En China, uno tiene que aprender a relativizar los conceptos de espacio o tiempo. En China, uno se da cuenta que dos puntos cercanos en el mapa no significan nada. En China, nada significa que entre Hotan y Urumqi nos han tocado 20 horas en autobús (y porque cogimos el express; la otra opción eran 25 horas), el trayecto más largo que yo haya hecho nunca hasta el momento. Pues vaya record, ¿no?

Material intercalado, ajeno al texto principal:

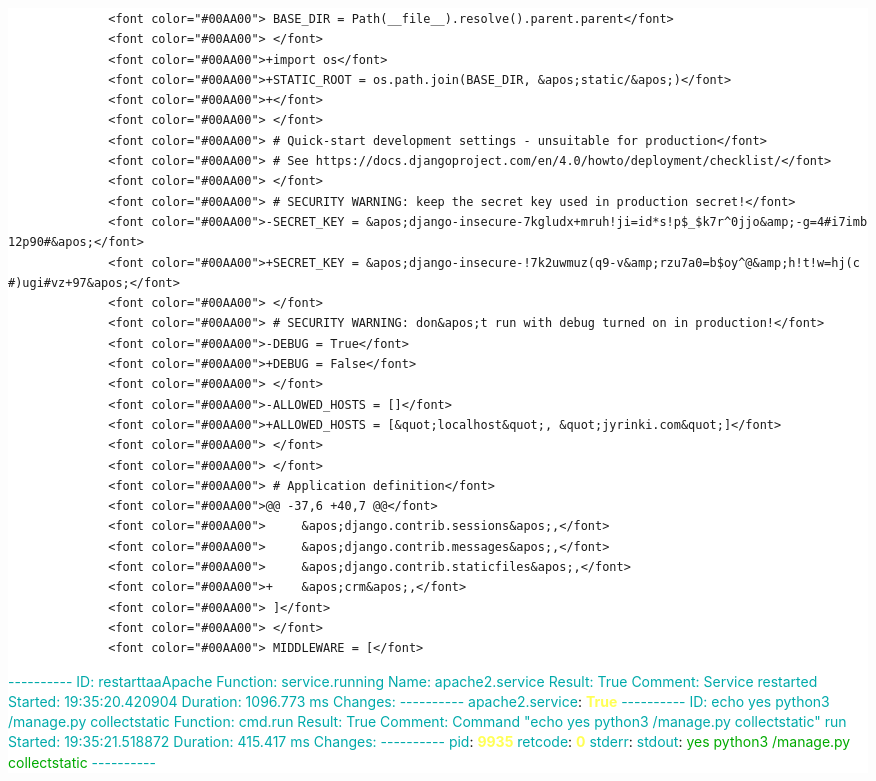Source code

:                  <font color="#00AA00"> BASE_DIR = Path(__file__).resolve().parent.parent</font>
                  <font color="#00AA00"> </font>
                  <font color="#00AA00">+import os</font>
                  <font color="#00AA00">+STATIC_ROOT = os.path.join(BASE_DIR, &apos;static/&apos;)</font>
                  <font color="#00AA00">+</font>
                  <font color="#00AA00"> </font>
                  <font color="#00AA00"> # Quick-start development settings - unsuitable for production</font>
                  <font color="#00AA00"> # See https://docs.djangoproject.com/en/4.0/howto/deployment/checklist/</font>
                  <font color="#00AA00"> </font>
                  <font color="#00AA00"> # SECURITY WARNING: keep the secret key used in production secret!</font>
                  <font color="#00AA00">-SECRET_KEY = &apos;django-insecure-7kgludx+mruh!ji=id*s!p$_$k7r^0jjo&amp;-g=4#i7imb12p90#&apos;</font>
                  <font color="#00AA00">+SECRET_KEY = &apos;django-insecure-!7k2uwmuz(q9-v&amp;rzu7a0=b$oy^@&amp;h!t!w=hj(c#)ugi#vz+97&apos;</font>
                  <font color="#00AA00"> </font>
                  <font color="#00AA00"> # SECURITY WARNING: don&apos;t run with debug turned on in production!</font>
                  <font color="#00AA00">-DEBUG = True</font>
                  <font color="#00AA00">+DEBUG = False</font>
                  <font color="#00AA00"> </font>
                  <font color="#00AA00">-ALLOWED_HOSTS = []</font>
                  <font color="#00AA00">+ALLOWED_HOSTS = [&quot;localhost&quot;, &quot;jyrinki.com&quot;]</font>
                  <font color="#00AA00"> </font>
                  <font color="#00AA00"> </font>
                  <font color="#00AA00"> # Application definition</font>
                  <font color="#00AA00">@@ -37,6 +40,7 @@</font>
                  <font color="#00AA00">     &apos;django.contrib.sessions&apos;,</font>
                  <font color="#00AA00">     &apos;django.contrib.messages&apos;,</font>
                  <font color="#00AA00">     &apos;django.contrib.staticfiles&apos;,</font>
                  <font color="#00AA00">+    &apos;crm&apos;,</font>
                  <font color="#00AA00"> ]</font>
                  <font color="#00AA00"> </font>
                  <font color="#00AA00"> MIDDLEWARE = [</font>
<font color="#00AAAA">----------</font>
    <font color="#00AAAA">      ID: restarttaaApache</font>
    <font color="#00AAAA">Function: service.running</font>
    <font color="#00AAAA">    Name: apache2.service</font>
    <font color="#00AAAA">  Result: True</font>
    <font color="#00AAAA"> Comment: Service restarted</font>
    <font color="#00AAAA"> Started: 19:35:20.420904</font>
    <font color="#00AAAA">Duration: 1096.773 ms</font>
<font color="#00AAAA">     Changes:   </font>
<font color="#00AAAA">              ----------</font>
              <font color="#00AAAA">apache2.service</font>:
                  <font color="#FFFF55"><b>True</b></font>
<font color="#00AAAA">----------</font>
    <font color="#00AAAA">      ID: echo yes python3 /manage.py collectstatic</font>
    <font color="#00AAAA">Function: cmd.run</font>
    <font color="#00AAAA">  Result: True</font>
    <font color="#00AAAA"> Comment: Command &quot;echo yes python3 /manage.py collectstatic&quot; run</font>
    <font color="#00AAAA"> Started: 19:35:21.518872</font>
    <font color="#00AAAA">Duration: 415.417 ms</font>
<font color="#00AAAA">     Changes:   </font>
<font color="#00AAAA">              ----------</font>
              <font color="#00AAAA">pid</font>:
                  <font color="#FFFF55"><b>9935</b></font>
              <font color="#00AAAA">retcode</font>:
                  <font color="#FFFF55"><b>0</b></font>
              <font color="#00AAAA">stderr</font>:
              <font color="#00AAAA">stdout</font>:
                  <font color="#00AA00">yes python3 /manage.py collectstatic</font>
<font color="#00AAAA">----------</font>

Lo que salva que este trayecto pase de ser una tortura a algo realmente apetecible es el hecho de que la carretera que une las dos ciudades pasa por el medio del desierto de Taklamantan, que no es sino el segundo desierto de arena y dunas más grande del mundo, tras el Sahara. Y, sin duda, el más accesible, porque ¿cuántos desiertos conocéis que estén partidos, literalmente, por la mitad por una autopista? Los chinos, cuando hacen algo, lo hacen a conciencia. Temblemos, europeos…

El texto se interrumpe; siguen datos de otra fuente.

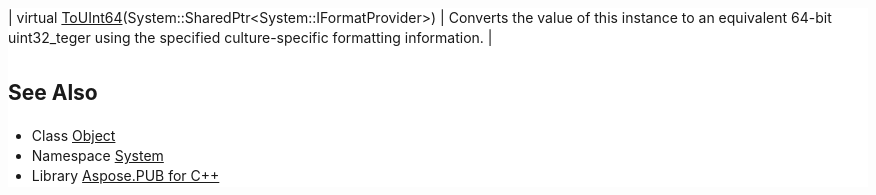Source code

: | virtual [ToUInt64](./touint64/)(System::SharedPtr\<System::IFormatProvider\>) | Converts the value of this instance to an equivalent 64-bit uint32_teger using the specified culture-specific formatting information. |
## See Also

* Class [Object](../object/)
* Namespace [System](../)
* Library [Aspose.PUB for C++](../../)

¿Cómo hacer esas 20 horas lo más agradables posible? Pues han inventado los autobuses sleepers. Es decir, en vez de asientos, camas. Así, como trenes con ruedas. Tres filas de literas. Ventana, centro, ventana. Nos tocan los últimos asientos disponibles, los de más atrás (centro y ventana), en el piso de abajo. Por suerte, o desgracia, el autobús es «de lujo». Vaya, que tiene aire acondicionado. Eso significa que las ventanillas no se pueden abrir, con lo que los 32 chinos que viajan en él (los uygures, por supuesto, van en el barato) no pueden entretenerse en su hobby favorito: fumar. Significa que no sudarán, con lo que los olores de sobacos y demás sudores serán minimizados (los de los pies, arraigados en el zapato, por desgracia, están muy presentes todo el trayecto). Por desgracia, significa que, o bien nos achicharramos (ya sabemos por qué nadie quiere esos asientos: ¡van encima del motor!), o nos pelamos de frío a criterio del conductor. También significa que los resfriados de otros pasajeros pueden pasar a nosotros fácilmente con innumerables estornudos.
La travesía en sí es interesantísima. Al principio, bordeamos por 4 horas el desierto, pasando por los pueblos y pequeñas ciudades oasis del camino, con las primeras dunas serias a la vista para abrir como aperitivo. Hacemos la primera parada en el último pueblo antes del desierto: ¡Todo el mundo abajo! 45 minutos para comer un arrocito (mejor no mirar las cocinas) antes de empezar la travesía (¡crucemos los dedos porque no nos siente mal!).
Ésta, por suerte, es tan increíble como esperaba. Durante más de 300 kilómetros, el autobús pasa por dunas, y dunas, y dunas y más dunas, sin interrupción, sin descanso; a cual más bonita, a cual más bella, incansables, infinitas. Uno se siente como quien atraviesa el océano en un barco, pero éste de arena, pues en el horizonte solo hay dunas, y a los lados, allá donde miramos, solo vemos eso: dunas. Hace raro, pues uno piensa en el desierto como algo remoto, lejano, inaccesible, al que hay que llegar en 4X4 o camello o así, un rollo un poco mítico, en plan Lawrence de Arabia, y cuesta asimilar que estamos cruzándolo en autobús, a 100 km/h. En una autopista que ya quisiéramos en España. Una autopista que, para que no se la coma el desierto, le han puesto plantas 100 metros a cada lado e instalado casi cien pozos de riego automático para que vivan y crezcan (lo dicho: los chinos, cuando se ponen, se ponen).
Por desgracia, la noche cae y el trayecto sigue por el desierto durante 10 horas más hasta llegar a la ciudad de Urumqi (capital de provincia), aunque de eso poco más vemos. Pero solo por el desierto visto, inmenso, las dificultades para dormir, lo pesado de estar 20 horas en un autobús y encima atufados y muertos de calor o frío, han valido la pena. Solo lamentar que no hiciéramos alguna paradita para fotos en el trayecto, pues eso es lo que pasa cuando no vamos de mega-pijos alquilando nuestro transporte privado.
Publicado originalmente el 1 de septiembre de 2005.